Physicians similarly argued that differing climates between the Northern and Southern United States required specialized knowledge of climate and disease, especially given that yellow fever was the most prevalent epidemic of the South, yet nearly nonexistent in the North. Similarly, malaria severely threatened Southern communities, yet had only been observed in New England prior to the American Revolution, while typhus became especially prevalent in Northern immigrant communities despite being eradicated in the South. Consequently, southerners tended to believe in the superiority of Southern medical institutions in educating Southern physicians. This sentiment led Southerners studying in Northern medical schools to collectively withdraw to attend Southern institutions, which occasionally offered reduced fees to the returning students. Two such actions occurred in 1859-60 from University of Pennsylvania and Jefferson College. However, the return was not unanimously popular with Southern professors, many of whom had been educated in the North, yet many Southerners welcomed the transition as an economic advantage and improvement in medical care.

== History ==
The journal began publication in May 1844 under the editorship of Erasmus Darwin Fenner and A. Hester, with an introductory address on yellow fever by J. F. Beugnot. The first manuscript also reproduced a report on dislocations read by Samuel Cartwright before the Natchez Medical Society.

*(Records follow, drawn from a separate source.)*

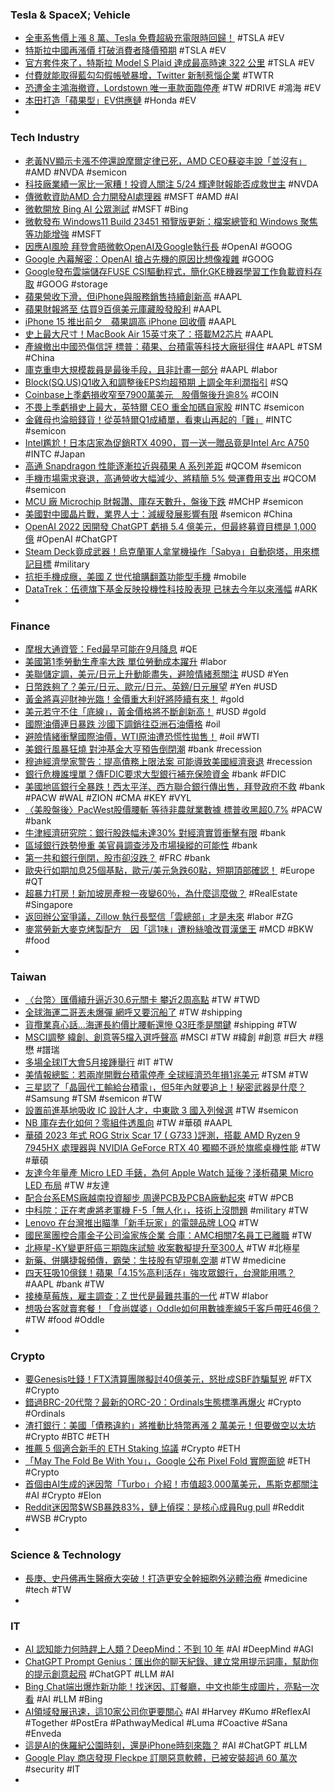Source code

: ### Tesla & SpaceX; Vehicle
- [全車系售價上漲 8 萬、Tesla 免費超級充電限時回歸！](https://autos.yahoo.com.tw/全車系售價上漲-8-萬-tesla-免費超級充電限時回歸-174619880.html) #TSLA #EV
- [特斯拉中國再漲價 打破消費者降價預期](https://news.cnyes.com/news/id/5165465) #TSLA #EV
- [官方套件來了，特斯拉 Model S Plaid 達成最高時速 322 公里](https://technews.tw/2023/05/05/tesla-models-plaid-top-speed/) #TSLA #EV
- [付費就能取得藍勾勾假帳號暴增，Twitter 新制惹惱企業](https://finance.technews.tw/2023/05/04/twitters-new-system-annoys-companies/) #TWTR
- [恐遭金主鴻海撤資，Lordstown 唯一車款面臨停產](https://technews.tw/2023/05/05/struggling-lordstown-motors-expects-to-end-production-of-its-ev-pickup-in-the-near-future/) #TW #DRIVE #鴻海 #EV
- [本田打造「蘋果型」EV供應鏈](https://zh.cn.nikkei.com/industry/icar/52267-2023-05-05-05-00-51.html) #Honda #EV
-
### Tech Industry
- [老黃NV顯示卡漲不停還說摩爾定律已死，AMD CEO蘇姿丰說「並沒有」](https://www.techbang.com/posts/105989-nv-display-card-continues-to-rise-in-price-lao-huang-said) #AMD #NVDA #semicon
- [科技廠業績一家比一家糟！投資人關注 5/24 輝達財報能否成救世主](https://finance.technews.tw/2023/05/04/nvidia-releases-financial-report-on-may-24/) #NVDA
- [傳微軟資助AMD 合力開發AI處理器](https://m.cnyes.com/news/id/5165368) #MSFT #AMD #AI
- [微軟開放 Bing AI 公眾測試](https://chinese.engadget.com/microsoft-brings-bings-ai-chatbot-to-its-ios-and-android-swiftkey-apps-141705040.html) #MSFT #Bing
- [微軟發布 Windows11 Build 23451 預覽版更新：檔案總管和 Windows 聚焦等功能增強](https://www.techbang.com/posts/105981-microsoft-released-the-win11-build-23451-preview-update) #MSFT
- [因應AI風險 拜登會晤微軟OpenAI及Google執行長](https://m.cnyes.com/news/id/5165383) #OpenAI #GOOG
- [Google 內幕解密：OpenAI 搶占先機的原因比想像複雜](https://technews.tw/2023/05/05/google-openai-sundar-pichai/) #GOOG
- [Google發布雲端儲存FUSE CSI驅動程式，簡化GKE機器學習工作負載資料存取](https://www.ithome.com.tw/news/156701) #GOOG #storage
- [蘋果營收下滑，但iPhone與服務銷售持續創新高](https://www.ithome.com.tw/news/156742) #AAPL
- [蘋果財報將至 估買9百億美元庫藏股發股利](https://ctee.com.tw/news/global/856443.html) #AAPL
- [iPhone 15 推出前夕　蘋果調高 iPhone 回收價](https://www.newmobilelife.com/2023/05/04/iphone-trade-in-price-increase/) #AAPL
- [史上最大尺寸！MacBook Air 15英寸來了：搭載M2芯片](https://news.xfastest.com/apple/127418/apple-244/) #AAPL
- [產線撤出中國恐傷信評 標普：蘋果、台積電等科技大廠挺得住](https://news.cnyes.com/news/id/5165917) #AAPL #TSM #China
- [庫克重申大規模裁員是最後手段，且非計畫一部分](https://technews.tw/2023/05/05/tim-cook-layoff/) #AAPL #labor
- [Block(SQ.US)Q1收入和調整後EPS均超預期 上調全年利潤指引](https://hk.investing.com/news/stock-market-news/article-329043) #SQ
- [Coinbase上季虧損收窄至7900萬美元　股價盤後升逾8%](https://inews.hket.com/article/3519635) #COIN
- [不畏上季虧損史上最大，英特爾 CEO 重金加碼自家股](https://technews.tw/2023/05/05/intel-ceo-heavily-increases-intel-stock/) #INTC #semicon
- [金雞母也淪賠錢貨！從英特爾Q1成績單，看東山再起的「難」](https://www.bnext.com.tw/article/75103/intel-lin-may-23) #INTC #semicon
- [Intel尷尬！日本店家為促銷RTX 4090，買一送一贈品竟是Intel Arc A750](https://www.techbang.com/posts/105709-japanese-retailer-alternative-promotion-buy-rtx-4090-and-get) #INTC #Japan
- [高通 Snapdragon 性能逐漸拉近與蘋果 A 系列差距](https://technews.tw/2023/05/05/qualcomm-snapdragon-processors-are-gradually-closing-the-gap-with-apples-a-series-processors/) #QCOM #semicon
- [手機市場需求衰退，高通營收大幅減少、將精簡 5% 營運費用支出](https://www.eprice.com.tw/mobile/talk/102/5782005/1/) #QCOM #semicon
- [MCU 廠 Microchip 財報讚、庫存天數升，盤後下跌](https://finance.technews.tw/2023/05/05/microchip-fiscal-year-2023-fourth-quarter-financial-statements/) #MCHP #semicon
- [美國對中國晶片戰，業界人士：減緩發展影響有限](https://finance.technews.tw/2023/05/05/chip-war-slows-chinas-development-with-limited-impact/) #semicon #China
- [OpenAI 2022 因開發 ChatGPT 虧損 5.4 億美元，但最終募資目標是 1,000 億](https://www.inside.com.tw/article/31528-openai-lost-540-million-developing) #OpenAI #ChatGPT
- [Steam Deck竟成武器！烏克蘭軍人拿掌機操作「Sabya」自動砲塔，用來標記目標](https://www.techbang.com/posts/105935-steamdeck-is-being-used-for-combat-the-ukrainian-military-has) #military
- [抗拒手機成癮，美國 Z 世代搶購翻蓋功能型手機](https://ccc.technews.tw/2023/05/05/flip-phones/) #mobile
- [DataTrek：伍德旗下基金反映投機性科技股表現 已抹去今年以來漲幅](https://news.cnyes.com/news/id/5166110) #ARK
-
### Finance
- [摩根大通資管：Fed最早可能在9月降息](https://m.cnyes.com/news/id/5165216) #QE
- [美國第1季勞動生產率大跌 單位勞動成本躍升](https://news.cnyes.com/news/id/5165277) #labor
- [美聯儲定調，美元/日元上升動能盡失，避險情緒惹關注](https://www.dailyfxasia.com/cn/cmarkets/20230504-23904.html) #USD #Yen
- [日幣跌夠了？美元/日元、歐元/日元、英鎊/日元展望](https://www.dailyfxasia.com/cn/feaarticle/20230504-9217.html) #Yen #USD
- [黃金將喜迎財神光臨！金價重大利好將陸續有來！](https://www.dailyfxasia.com/cn/cmarkets/20230504-23908.html) #gold
- [美元若守不住「底線」，黃金價格將不斷創新高！](https://www.dailyfxasia.com/cn/cmarkets/20230504-23907.html) #USD #gold
- [國際油價連日暴跌 沙國下調銷往亞洲石油價格](https://news.cnyes.com/news/id/5165337) #oil
- [避險情緒衝擊國際油價，WTI原油遭恐慌性拋售！](https://www.dailyfxasia.com/cn/cmarkets/20230505-23912.html) #oil #WTI
- [美銀行風暴狂燒 對沖基金大亨預告倒閉潮](https://ctee.com.tw/news/global/856839.html) #bank #recession
- [穆迪經濟學家警告：提高債務上限法案 可能導致美國經濟衰退](https://news.cnyes.com/news/id/5166012) #recession
- [銀行危機誰埋單？傳FDIC要求大型銀行補充保險資金](https://news.cnyes.com/news/id/5165810) #bank #FDIC
- [美國地區銀行全暴跌！西太平洋、西方聯合銀行傳出售，拜登政府不救](https://www.blocktempo.com/us-regional-banking-crisis-worsens/) #bank #PACW #WAL #ZION #CMA #KEY #VYL
- [〈美股盤後〉PacWest股價腰斬 等待非農就業數據 標普收黑超0.7%](https://m.cnyes.com/news/id/5165364) #PACW #bank
- [牛津經濟研究院：銀行股跌幅未達30% 對經濟實質衝擊有限](https://news.cnyes.com/news/id/5166062) #bank
- [區域銀行跌勢慘重 美官員調查涉及市場操縱的可能性](https://news.cnyes.com/news/id/5165367) #bank
- [第一共和銀行倒閉，股市卻沒跌？](https://news.cnyes.com/news/id/5166069) #FRC #bank
- [歐央行如期加息25個基點，歐元/美元急跌60點，短期頂部確認！](https://www.dailyfxasia.com/cn/cmarkets/20230504-23906.html) #Europe #QT
- [超暴力打房！新加坡房產稅一夜變60％，為什麼這麼做？](https://today.line.me/tw/v2/article/ML2yxoy) #RealEstate #Singapore
- [返回辦公室爭議，Zillow 執行長堅信「雲總部」才是未來](https://technews.tw/2023/05/04/remote-work-and-cloud-cooperation-is-the-future/) #labor #ZG
- [麥當勞新大麥克烤製配方　因「這1味」遭粉絲嗆改買漢堡王](https://today.line.me/tw/v2/article/VxeBM5g) #MCD #BKW #food
-
### Taiwan
- [〈台幣〉匯價續升逼近30.6元關卡 攀近2周高點](https://m.cnyes.com/news/id/5165801) #TW #TWD
- [全球海運二哥丟未爆彈 網呼又要沉船了](https://ctee.com.tw/news/stocks/856851.html) #TW #shipping
- [貨攬業真心話...海運長約價比腰斬還慘 Q3旺季是關鍵](https://news.cnyes.com/news/id/5164763) #shipping #TW
- [MSCI調整 緯創、創意等5檔入選呼聲高](https://ctee.com.tw/news/stocks/856657.html) #MSCI #TW #緯創 #創意 #巨大 #穩懋 #譜瑞
- [多場全球IT大會5月接踵舉行](https://www.ithome.com.tw/voice/156738) #IT #TW
- [美情報總監：若兩岸開戰台積電停產 全球經濟恐年損1兆美元](https://news.cnyes.com/news/id/5165380) #TSM #TW
- [三星認了「晶圓代工輸給台積電」，但5年內就要追上！秘密武器是什麼？](https://www.bnext.com.tw/article/75132/samsung-tsmc-ca-may-23) #Samsung #TSM #semicon #TW
- [設置前進基地吸收 IC 設計人才，中東歐 3 國入列候選](https://technews.tw/2023/05/05/southeast-asia-recruitment-team/) #TW #semicon
- [NB 庫存去化如何？零組件透風向](https://technews.tw/2023/05/05/notebook-component-orders-rebounded/) #TW #華碩 #AAPL
- [華碩 2023 年式 ROG Strix Scar 17 ( G733 )評測，搭載 AMD Ryzen 9 7945HX 處理器與 NVIDIA GeForce RTX 40 獨顯不遜於旗艦桌機性能](https://www.cool3c.com/article/192992) #TW #華碩
- [友達今年量產 Micro LED 手錶，為何 Apple Watch 延後？淺析蘋果 Micro LED 布局](https://technews.tw/2023/05/05/apple-micro-led-apple-watch-ennostar/) #TW #友達
- [配合台系EMS廠越南投資腳步 周邊PCB及PCBA廠動起來](https://m.cnyes.com/news/id/5164404) #TW #PCB
- [中科院：正在考慮將老軍機 F-5「無人化」，技術上沒問題](https://www.inside.com.tw/article/31521-Taiwan-F-5) #military #TW
- [Lenovo 在台灣推出瞄準「新手玩家」的電競品牌 LOQ](https://chinese.engadget.com/lenovo-legion-loq-tw-101358651.html) #TW
- [國民黨團控合庫金子公司淪家族企業 合庫：AMC相關7名員工已離職](https://news.cnyes.com/news/id/5166126) #TW
- [北極星-KY變更肝癌三期臨床試驗 收案數擬提升至300人](https://news.cnyes.com/news/id/5164820) #TW #北極星
- [新藥、併購捷報頻傳，霸榮：生技股有望現軋空潮](https://technews.tw/2023/05/04/biotech-stocks-poised-for-a-rebound/) #TW #medicine
- [四天狂吸10億鎂！蘋果「4.15%高利活存」強攻眾銀行，台灣能用嗎？](https://www.blocktempo.com/apple-savings-products-turn-into-gold-sucking-beasts/) #AAPL #bank #TW
- [接棒草莓族，雇主調查：Z 世代是最難共事的一代](https://technews.tw/2023/05/04/z-generation-is-hard-to-cooperation/) #TW #labor
- [想吸台客就賣套餐！「食尚媒婆」Oddle如何用數據牽線5千客戶帶旺46億？](https://www.bnext.com.tw/article/75061/oddle-may-mag-23) #TW #food #Oddle
-
### Crypto
- [要Genesis吐錢！FTX清算團隊擬討40億美元，怒批成SBF詐騙幫兇](https://www.blocktempo.com/ftx-seeks-to-claw-back-4-billion-in-ongoing-bankruptcy-case/) #FTX #Crypto
- [錯過BRC-20代幣？最新的ORC-20：Ordinals生態標準再爆火](https://www.blocktempo.com/what-is-orc-20-token/) #Crypto #Ordinals
- [渣打銀行：美國「債務違約」將推動比特幣再漲 2 萬美元！但要做空以太坊](https://www.blocktempo.com/us-government-debt-default-will-send-bitcoin-up-20000/) #Crypto #BTC #ETH
- [推薦 5 個適合新手的 ETH Staking 協議](https://www.blocktempo.com/bankless-5-staking-opportunities-for-beginners/) #Crypto #ETH
- [「May The Fold Be With You」，Google 公布 Pixel Fold 實際面貌](https://m.eprice.com.tw/mobile/talk/4541/5782145/1) #ETH #Crypto
- [首個由AI生成的迷因幣「Turbo」介紹！市值超3,000萬美元，馬斯克都關注](https://abmedia.io/how-chatgpt-make-a-30m-memecoin-turbo) #AI #Crypto #Elon
- [Reddit迷因幣$WSB暴跌83%，鏈上偵探：是核心成員Rug pull](https://www.blocktempo.com/memecoin-wsb-coin-rug-pull/) #Reddit #WSB #Crypto
-
### Science & Technology
- [長庚、史丹佛再生醫療大突破！打造更安全幹細胞外泌體治療](https://technews.tw/2023/05/03/biomaterials/) #medicine #tech #TW
-
### IT
- [AI 認知能力何時趕上人類？DeepMind：不到 10 年](https://technews.tw/2023/05/05/google-deepmind-ceo-says-some-form-of-agi-possible-in-a-few-years/) #AI #DeepMind #AGI
- [ChatGPT Prompt Genius：匯出你的聊天紀錄、建立常用提示詞庫，幫助你的提示創意起飛](https://www.techbang.com/posts/105192-chatgpt-prompt-genius-export-chatgpt-chat-history-and-create) #ChatGPT #LLM #AI
- [Bing Chat端出爆炸新功能！找迷因、訂餐廳，中文也能生成圖片，亮點一次看](https://www.bnext.com.tw/article/75127/bing-wy-may-5) #AI #LLM #Bing
- [AI領域發展迅速，這10家公司你更要關心](https://www.techbang.com/posts/105958-ai-10-companies) #AI #Harvey #Kumo #ReflexAI #Together #PostEra #PathwayMedical #Luma #Coactive #Sana #Enveda
- [這是AI的侏羅紀公園時刻，還是iPhone時刻來臨？](https://www.bnext.com.tw/article/75076/ai-jurassic-park-era-mag-may) #AI #ChatGPT #LLM
- [Google Play 商店發現 Fleckpe 訂閱惡意軟體，已被安裝超過 60 萬次](https://www.kocpc.com.tw/archives/490675) #security #IT
-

During the 1853 New Orleans yellow fever outbreak, Louisiana-based medical publications were reluctant to acknowledge the presence of the disease, fearing the repercussions of a quarantine on trade.

In 1854, physiologist Bennet Dowler assumed a position as editor of the journal after having been chairman of the Committee on Medical Science of the American Medical Association. Dowler reserved substantial portions of the journal for his own work, leading to an unpopular reputation among the journal's community. During this period, Dowler's work concerned post-mortem and statistical studies of human corpses. Dowler, who found New Orleans’ population receptive of his experimentation, utilized cholera and yellow fever epidemics to supply the necessary cadavers. Dowler extensively studied circulation in these investigations to support his position that animal heat did not result from respiration, contrary to the position of most physicians at the time. Dowler also violated the consensus of the medical community by advocating his own theory of “diffused sensorium” that opposed centralized models of the nervous system developed by Charles Bell and Marshall Hall. Dowler advanced interest in his work by demonstrating vivisections on alligators and other vertebrates in his private residence.